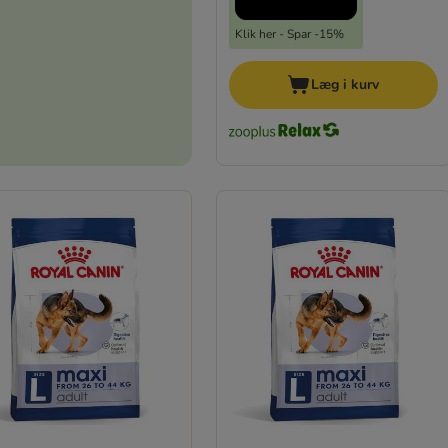
Klik her - Spar -15%
Læg i kurv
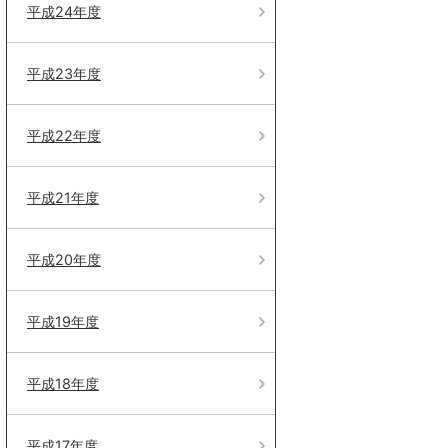
平成24年度
平成23年度
平成22年度
平成21年度
平成20年度
平成19年度
平成18年度
平成17年度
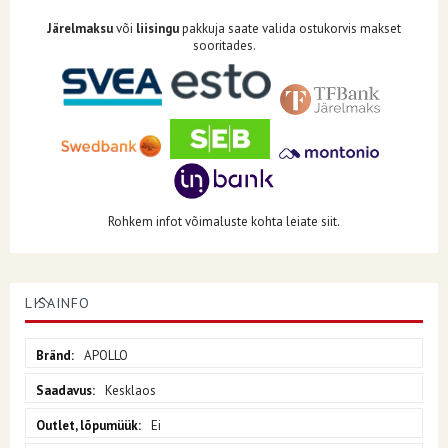
Järelmaksu
või
liisingu
pakkuja saate valida ostukorvis makset
sooritades.
Rohkem infot võimaluste kohta leiate siit.
LISAINFO
Lisainfo
APOLLO
Kesklaos
Ei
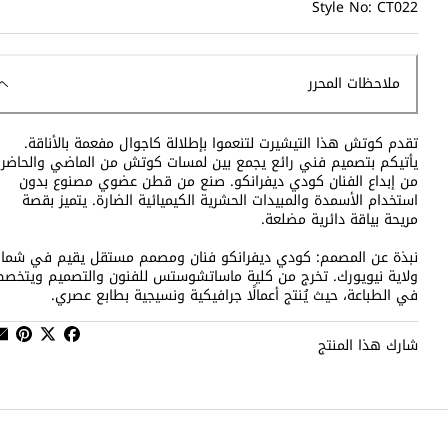
Style No: CT022
ملاحظات المحرر
تقدم كوتش هذا التيشيرت لتنعموا بإطلالة كاجوال مفعمة بالأناقة.
يأتيكم بتصميم فني رائع يجمع بين لمسات كوتش من الماضي والحاضر
من إبداع الفنان كودي ديفرانكو. صنع من قطن عضوي مصنوع بدون
استخدام الأسمدة والمبيدات الحشرية الكيميائية الضارة. يتميز بقصة
مريحة بياقة دائرية مضلعة.
نبذة عن المصمم: كودي ديفرانكو فنان ومصمم مستقل يقيم في شما
ولاية نيويورك. تخرج من كلية ماساتشوستس للفنون والتصميم ويتخص
في الطباعة، حيث يُنتج أعمالًا جرافيكية ونسيجية بطابع عصري.
شارك هذا المنتج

-*-*-

- **Task prompt**
Reproduce the records above exactly, starting with the line that contains "في الطباعة، حيث" and ending with the last line.

- **Answer below**
في الطباعة، حيث يُنتج أعمالًا جرافيكية ونسيجية بطابع عصري.
شارك هذا المنتج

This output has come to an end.